A similar cautiously optimistic pattern is also reported in people’s assessment of their financial situation over the past three months. In early 2021, 23.6% of respondents from Italy indicated their financial situation had worsened, whereas this figure was at 32.8% in June/July of last year and 45.2% at the onset of the COVID-19 crisis in March/April 2020.

Early in the pandemic, almost half (49.6%) of the respondents in Italy signalled difficulties in making ends meet, which was slightly above the EU average of 46.8% at the time. While the EU’s average remained relatively consistent (46.9%) in early 2021, the figure decreased to 39.2% in Italy. Additionally, other financial precariousness indicators, such as arrears in rent/mortgage payments or utility bills, have improved for Italy and paint a somewhat mended picture for the country.
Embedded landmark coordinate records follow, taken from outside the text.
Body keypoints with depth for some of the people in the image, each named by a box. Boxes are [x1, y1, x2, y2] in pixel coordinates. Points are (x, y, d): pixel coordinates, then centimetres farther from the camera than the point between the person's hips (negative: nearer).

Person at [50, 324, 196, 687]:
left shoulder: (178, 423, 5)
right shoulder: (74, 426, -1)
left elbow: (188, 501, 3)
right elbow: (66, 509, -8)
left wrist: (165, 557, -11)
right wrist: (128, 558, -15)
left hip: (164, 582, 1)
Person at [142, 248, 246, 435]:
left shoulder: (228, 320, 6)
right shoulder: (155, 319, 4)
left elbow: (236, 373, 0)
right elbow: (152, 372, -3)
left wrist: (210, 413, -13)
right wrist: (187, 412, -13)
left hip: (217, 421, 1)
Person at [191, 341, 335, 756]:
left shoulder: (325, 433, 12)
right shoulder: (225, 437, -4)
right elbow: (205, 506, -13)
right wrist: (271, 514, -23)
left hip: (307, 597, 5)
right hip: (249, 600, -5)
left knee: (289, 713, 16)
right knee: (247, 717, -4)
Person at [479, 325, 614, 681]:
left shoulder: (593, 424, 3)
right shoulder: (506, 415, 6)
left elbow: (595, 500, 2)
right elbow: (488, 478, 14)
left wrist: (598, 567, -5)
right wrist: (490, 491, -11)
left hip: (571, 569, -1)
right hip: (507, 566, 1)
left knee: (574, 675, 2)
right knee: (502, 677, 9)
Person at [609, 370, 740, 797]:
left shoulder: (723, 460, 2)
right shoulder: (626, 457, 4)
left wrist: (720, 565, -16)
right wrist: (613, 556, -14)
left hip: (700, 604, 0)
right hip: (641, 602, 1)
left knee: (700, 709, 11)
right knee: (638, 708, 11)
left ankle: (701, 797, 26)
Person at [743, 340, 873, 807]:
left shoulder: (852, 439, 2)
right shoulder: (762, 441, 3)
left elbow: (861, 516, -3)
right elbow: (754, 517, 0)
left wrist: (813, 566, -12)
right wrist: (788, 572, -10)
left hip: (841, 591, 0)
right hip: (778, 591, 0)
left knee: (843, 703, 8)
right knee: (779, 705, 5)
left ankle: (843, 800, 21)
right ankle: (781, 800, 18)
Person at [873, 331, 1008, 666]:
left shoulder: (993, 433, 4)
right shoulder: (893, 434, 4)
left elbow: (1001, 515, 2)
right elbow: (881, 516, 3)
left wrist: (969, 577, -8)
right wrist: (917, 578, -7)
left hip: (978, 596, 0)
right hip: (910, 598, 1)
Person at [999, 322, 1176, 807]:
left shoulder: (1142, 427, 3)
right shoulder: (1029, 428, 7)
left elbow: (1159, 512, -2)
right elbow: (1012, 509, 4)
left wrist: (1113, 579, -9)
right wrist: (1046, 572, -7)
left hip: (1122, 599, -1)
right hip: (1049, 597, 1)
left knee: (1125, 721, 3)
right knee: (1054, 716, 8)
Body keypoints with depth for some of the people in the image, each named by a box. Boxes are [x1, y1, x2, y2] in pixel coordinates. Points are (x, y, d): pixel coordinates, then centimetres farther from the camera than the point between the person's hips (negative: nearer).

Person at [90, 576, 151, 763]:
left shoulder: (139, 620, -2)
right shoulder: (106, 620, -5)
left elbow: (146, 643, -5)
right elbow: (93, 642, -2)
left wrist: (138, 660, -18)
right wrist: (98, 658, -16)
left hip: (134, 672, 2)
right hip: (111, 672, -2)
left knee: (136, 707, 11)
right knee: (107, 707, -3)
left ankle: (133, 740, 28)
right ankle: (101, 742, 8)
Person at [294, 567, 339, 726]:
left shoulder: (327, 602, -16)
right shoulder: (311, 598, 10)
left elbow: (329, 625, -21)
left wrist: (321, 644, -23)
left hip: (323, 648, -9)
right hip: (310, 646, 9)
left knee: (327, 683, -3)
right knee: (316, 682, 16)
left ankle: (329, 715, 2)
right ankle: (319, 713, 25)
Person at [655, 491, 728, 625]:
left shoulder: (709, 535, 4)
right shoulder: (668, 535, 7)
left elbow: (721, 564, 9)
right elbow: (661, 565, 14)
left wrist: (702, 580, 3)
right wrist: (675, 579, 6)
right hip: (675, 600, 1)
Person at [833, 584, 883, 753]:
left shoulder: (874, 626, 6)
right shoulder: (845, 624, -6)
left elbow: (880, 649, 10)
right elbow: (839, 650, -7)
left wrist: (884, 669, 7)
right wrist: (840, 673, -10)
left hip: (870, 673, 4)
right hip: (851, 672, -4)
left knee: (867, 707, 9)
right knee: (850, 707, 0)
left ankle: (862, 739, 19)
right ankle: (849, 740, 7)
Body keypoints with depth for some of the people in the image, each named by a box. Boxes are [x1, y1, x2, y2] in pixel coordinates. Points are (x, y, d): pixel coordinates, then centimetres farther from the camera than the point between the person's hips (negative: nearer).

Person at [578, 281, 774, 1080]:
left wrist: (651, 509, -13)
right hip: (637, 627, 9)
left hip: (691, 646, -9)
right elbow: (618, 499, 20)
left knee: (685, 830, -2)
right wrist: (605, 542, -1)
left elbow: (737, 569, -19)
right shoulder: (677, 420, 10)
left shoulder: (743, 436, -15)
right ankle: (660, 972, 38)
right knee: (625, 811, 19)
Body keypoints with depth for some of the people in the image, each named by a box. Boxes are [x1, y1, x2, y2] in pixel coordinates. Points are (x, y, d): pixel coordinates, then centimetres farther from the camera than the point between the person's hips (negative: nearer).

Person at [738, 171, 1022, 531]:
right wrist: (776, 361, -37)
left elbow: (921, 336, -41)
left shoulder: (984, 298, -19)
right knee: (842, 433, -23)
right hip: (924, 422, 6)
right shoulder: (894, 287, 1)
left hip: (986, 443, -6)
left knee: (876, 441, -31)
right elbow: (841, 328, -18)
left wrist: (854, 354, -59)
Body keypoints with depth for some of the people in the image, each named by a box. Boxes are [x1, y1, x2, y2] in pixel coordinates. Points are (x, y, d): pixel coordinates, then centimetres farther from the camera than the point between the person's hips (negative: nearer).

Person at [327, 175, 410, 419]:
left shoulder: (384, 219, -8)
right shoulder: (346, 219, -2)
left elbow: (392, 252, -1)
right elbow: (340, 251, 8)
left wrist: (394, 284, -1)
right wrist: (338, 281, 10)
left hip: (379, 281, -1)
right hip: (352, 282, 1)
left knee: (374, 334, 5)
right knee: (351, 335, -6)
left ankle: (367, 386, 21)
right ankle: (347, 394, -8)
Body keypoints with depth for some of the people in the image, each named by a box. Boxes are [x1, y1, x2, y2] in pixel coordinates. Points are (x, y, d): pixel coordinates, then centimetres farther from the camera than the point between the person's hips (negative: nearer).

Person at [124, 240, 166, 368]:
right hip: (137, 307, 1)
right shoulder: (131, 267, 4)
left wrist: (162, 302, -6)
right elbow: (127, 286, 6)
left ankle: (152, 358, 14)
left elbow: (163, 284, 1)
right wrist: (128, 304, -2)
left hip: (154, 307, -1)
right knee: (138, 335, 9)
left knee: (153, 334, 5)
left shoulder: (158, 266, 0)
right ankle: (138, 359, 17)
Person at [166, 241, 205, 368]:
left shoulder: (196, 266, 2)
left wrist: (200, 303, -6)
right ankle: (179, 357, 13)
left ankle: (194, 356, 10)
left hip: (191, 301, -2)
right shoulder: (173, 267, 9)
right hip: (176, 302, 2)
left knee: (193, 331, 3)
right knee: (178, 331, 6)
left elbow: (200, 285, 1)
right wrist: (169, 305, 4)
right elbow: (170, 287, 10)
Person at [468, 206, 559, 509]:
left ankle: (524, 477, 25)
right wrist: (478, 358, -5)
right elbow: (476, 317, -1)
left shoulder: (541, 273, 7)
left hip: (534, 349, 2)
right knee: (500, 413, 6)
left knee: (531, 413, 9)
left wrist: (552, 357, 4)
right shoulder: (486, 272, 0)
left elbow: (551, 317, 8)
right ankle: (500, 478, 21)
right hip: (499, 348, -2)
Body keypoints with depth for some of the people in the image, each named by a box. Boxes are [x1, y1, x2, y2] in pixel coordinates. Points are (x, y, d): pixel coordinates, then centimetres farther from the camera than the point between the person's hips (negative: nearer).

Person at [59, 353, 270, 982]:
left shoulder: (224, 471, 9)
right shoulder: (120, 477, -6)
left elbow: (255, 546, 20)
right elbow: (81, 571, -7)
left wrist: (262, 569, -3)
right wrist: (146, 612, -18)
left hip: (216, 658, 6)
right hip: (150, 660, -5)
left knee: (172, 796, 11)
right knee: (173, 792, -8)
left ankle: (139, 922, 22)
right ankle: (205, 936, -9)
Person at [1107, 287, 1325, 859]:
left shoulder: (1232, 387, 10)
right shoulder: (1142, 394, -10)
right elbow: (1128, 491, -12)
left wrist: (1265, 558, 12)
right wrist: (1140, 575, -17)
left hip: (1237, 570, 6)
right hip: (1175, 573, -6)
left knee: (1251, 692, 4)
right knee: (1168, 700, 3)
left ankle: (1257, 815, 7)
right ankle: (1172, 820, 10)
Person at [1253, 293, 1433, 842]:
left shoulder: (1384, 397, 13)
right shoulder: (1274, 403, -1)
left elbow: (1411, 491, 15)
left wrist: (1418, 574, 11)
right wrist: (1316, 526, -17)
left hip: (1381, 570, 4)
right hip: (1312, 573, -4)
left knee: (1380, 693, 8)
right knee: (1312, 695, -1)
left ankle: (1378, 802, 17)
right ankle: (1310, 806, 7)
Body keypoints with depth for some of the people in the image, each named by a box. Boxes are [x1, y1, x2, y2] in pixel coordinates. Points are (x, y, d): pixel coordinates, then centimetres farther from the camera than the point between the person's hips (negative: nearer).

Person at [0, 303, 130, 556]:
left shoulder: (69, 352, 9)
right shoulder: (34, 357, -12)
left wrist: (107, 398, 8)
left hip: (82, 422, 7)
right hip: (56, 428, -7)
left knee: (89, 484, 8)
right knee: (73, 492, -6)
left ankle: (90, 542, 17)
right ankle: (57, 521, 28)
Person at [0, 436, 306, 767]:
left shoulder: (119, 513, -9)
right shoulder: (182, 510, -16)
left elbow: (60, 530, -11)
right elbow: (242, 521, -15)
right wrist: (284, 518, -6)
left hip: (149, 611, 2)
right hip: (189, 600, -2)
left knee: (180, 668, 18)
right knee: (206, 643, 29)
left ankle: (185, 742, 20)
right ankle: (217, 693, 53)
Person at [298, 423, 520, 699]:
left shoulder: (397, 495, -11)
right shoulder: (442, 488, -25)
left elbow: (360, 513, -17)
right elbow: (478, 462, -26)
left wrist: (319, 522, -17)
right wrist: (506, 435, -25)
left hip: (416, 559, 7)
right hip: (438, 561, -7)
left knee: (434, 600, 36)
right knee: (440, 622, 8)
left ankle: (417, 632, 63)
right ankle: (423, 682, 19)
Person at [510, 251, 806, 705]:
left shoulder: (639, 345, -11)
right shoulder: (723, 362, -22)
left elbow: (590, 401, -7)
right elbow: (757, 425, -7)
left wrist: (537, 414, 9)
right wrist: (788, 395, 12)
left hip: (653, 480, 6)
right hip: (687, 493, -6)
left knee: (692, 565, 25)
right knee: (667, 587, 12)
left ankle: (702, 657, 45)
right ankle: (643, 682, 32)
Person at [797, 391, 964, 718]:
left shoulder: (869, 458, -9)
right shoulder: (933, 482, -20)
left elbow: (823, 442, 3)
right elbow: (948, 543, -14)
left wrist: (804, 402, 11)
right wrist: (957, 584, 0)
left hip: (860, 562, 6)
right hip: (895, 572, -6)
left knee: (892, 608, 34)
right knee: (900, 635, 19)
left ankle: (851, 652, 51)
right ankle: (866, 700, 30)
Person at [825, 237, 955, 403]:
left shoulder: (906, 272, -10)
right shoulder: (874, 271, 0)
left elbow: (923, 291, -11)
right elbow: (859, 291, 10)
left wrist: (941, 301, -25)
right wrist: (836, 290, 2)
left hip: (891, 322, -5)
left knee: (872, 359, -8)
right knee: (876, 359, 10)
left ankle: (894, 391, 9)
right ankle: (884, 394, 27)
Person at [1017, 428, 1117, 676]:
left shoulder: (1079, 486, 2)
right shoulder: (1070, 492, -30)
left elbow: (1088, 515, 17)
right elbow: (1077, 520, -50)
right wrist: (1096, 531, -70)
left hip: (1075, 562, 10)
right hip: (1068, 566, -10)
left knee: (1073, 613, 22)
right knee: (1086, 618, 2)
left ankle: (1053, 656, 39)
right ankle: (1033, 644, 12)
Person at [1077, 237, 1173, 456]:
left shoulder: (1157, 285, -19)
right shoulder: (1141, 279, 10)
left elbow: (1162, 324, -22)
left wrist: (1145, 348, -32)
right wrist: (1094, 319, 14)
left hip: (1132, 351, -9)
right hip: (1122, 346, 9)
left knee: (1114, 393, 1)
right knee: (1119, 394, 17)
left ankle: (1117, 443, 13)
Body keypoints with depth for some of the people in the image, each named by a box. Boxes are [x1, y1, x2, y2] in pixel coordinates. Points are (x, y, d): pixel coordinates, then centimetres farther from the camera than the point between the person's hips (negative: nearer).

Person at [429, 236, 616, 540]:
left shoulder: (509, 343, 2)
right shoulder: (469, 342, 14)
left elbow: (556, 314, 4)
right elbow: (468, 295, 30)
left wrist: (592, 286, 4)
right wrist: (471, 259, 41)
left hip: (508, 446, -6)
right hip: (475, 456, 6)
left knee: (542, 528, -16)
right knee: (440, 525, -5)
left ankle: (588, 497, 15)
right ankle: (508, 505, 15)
Eurofound’s working life country profile for Italy reports that in order to combat labour market and economic consequences of the COVID-19 crisis, the country introduced income support for self-employed people and domestic workers, a short-time work scheme and a ban on dismissals. Nevertheless, it also notes that the social and economic impacts of the pandemic were reduced, but it was not possible to completely mitigate its effects, with the uneven distribution of the negative socioeconomic impacts a particular area of concern. Unemployment and inactivity grew in the most vulnerable segments of the labour market, particularly among women, and young people, who perform the largest share of temporary and non-standard jobs. The pandemic also had an uneven sectoral impact, with tourism and hospitality, bars and restaurants, arts and entertainment, retail and personal services among the most affected economic activities.

Italy recorded a significant increase in telework in response to the pandemic, with one of the highest teleworking rates at the beginning of the crisis (47%), but also recording the second largest decrease in telework as the economy began to reopen in spring 2021. According to the Living, working and COVID-19 online survey, around a quarter of respondents (26%) were working from home in February and March 2021 compared to 42.2% in the EU as a whole.